As a key Greater Clevelander lawmaker recently said, General Assembly members should undergo vaccination against COVID-19 virus to encourage their constituents – Ohio’s 11.7 million residents – to do the same.
“We should be leading by example, and that begins by doing the things we know will end the pandemic – masking up and signing up for vaccines when we’re eligible,” House Minority Leader Emilia Sykes, an Akron Democrat, recently told the Cincinnati Enquirer.
She’s correct. And to a degree, many of Sykes’s fellow legislators appear to agree with her.
For instance, the Cincinnati Enquirer recently reported, “Despite rhetoric at the Ohio Statehouse minimizing COVID-19 and questioning vaccines, many Republican lawmakers and nearly all Democrats are getting the COVID-19 shot.” The newspaper found that, “Of the 89 Republicans in both chambers, 41 said they either received a shot or planned to get one. Eight said they didn’t plan to get it; six said they were undecided. The rest did not respond by publication.” Some positions were gleaned from news reports, including a Dayton Daily News survey, the Enquirer said.

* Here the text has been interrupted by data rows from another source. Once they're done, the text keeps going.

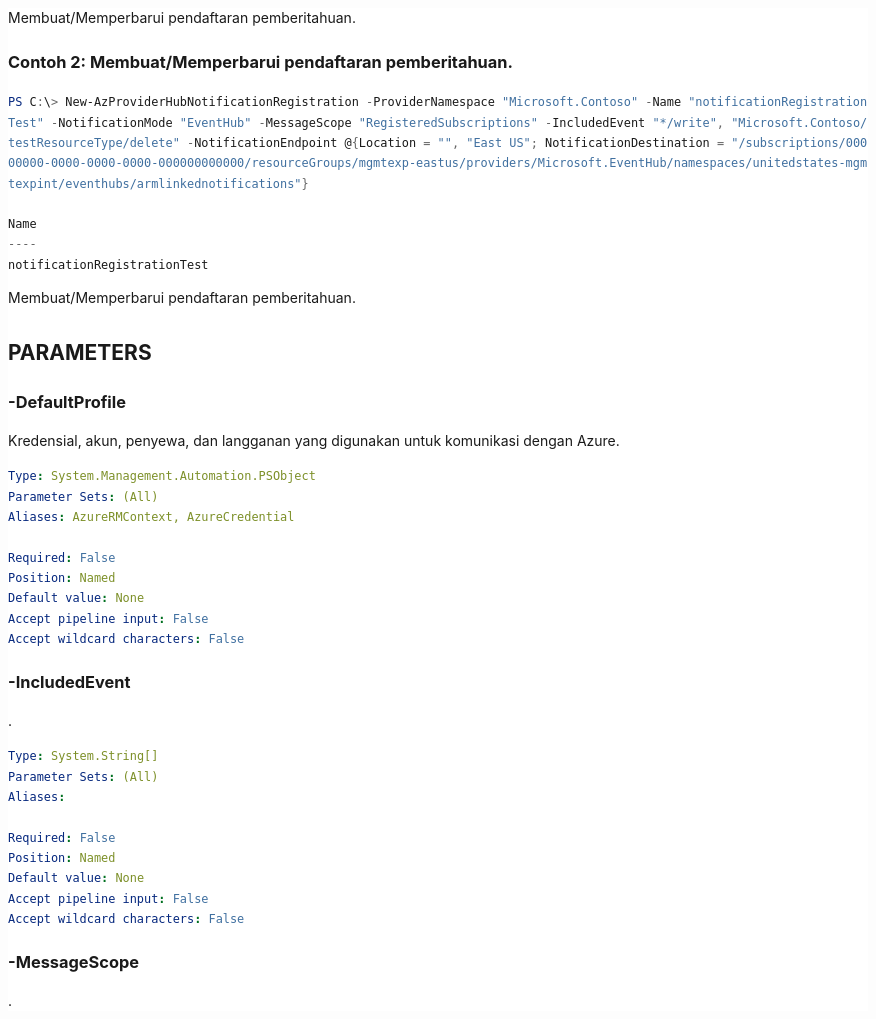 Membuat/Memperbarui pendaftaran pemberitahuan.

### Contoh 2: Membuat/Memperbarui pendaftaran pemberitahuan.
```powershell
PS C:\> New-AzProviderHubNotificationRegistration -ProviderNamespace "Microsoft.Contoso" -Name "notificationRegistrationTest" -NotificationMode "EventHub" -MessageScope "RegisteredSubscriptions" -IncludedEvent "*/write", "Microsoft.Contoso/testResourceType/delete" -NotificationEndpoint @{Location = "", "East US"; NotificationDestination = "/subscriptions/00000000-0000-0000-0000-000000000000/resourceGroups/mgmtexp-eastus/providers/Microsoft.EventHub/namespaces/unitedstates-mgmtexpint/eventhubs/armlinkednotifications"}

Name
----
notificationRegistrationTest
```

Membuat/Memperbarui pendaftaran pemberitahuan.

## PARAMETERS

### -DefaultProfile
Kredensial, akun, penyewa, dan langganan yang digunakan untuk komunikasi dengan Azure.

```yaml
Type: System.Management.Automation.PSObject
Parameter Sets: (All)
Aliases: AzureRMContext, AzureCredential

Required: False
Position: Named
Default value: None
Accept pipeline input: False
Accept wildcard characters: False
```

### -IncludedEvent
.

```yaml
Type: System.String[]
Parameter Sets: (All)
Aliases:

Required: False
Position: Named
Default value: None
Accept pipeline input: False
Accept wildcard characters: False
```

### -MessageScope
.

A suburban Cincinnati Republican, Rep. Jennifer Gross, is sponsoring a bill to forbid the state, local governments and businesses to discriminate financially or socially (defined to include requiring masks) against Ohioans who decline to be vaccinated for any of three reasons: Medical contraindications; natural immunity; or reasons of conscience, “including religious convictions.” The Gross bill’s co-sponsors include Greater Cleveland Republican Reps. Sarah Fowler Arthur, of Rock Creek; Mike Loychik, of suburban Warren; Reggie Stoltzfus, of suburban Canton; and Scott Wiggam, of Wooster.
To sum up: Amid Ohio’s worst public health emergency in a century, some General Assembly members are leading not by example, but by negative example. And that’s utterly irresponsible.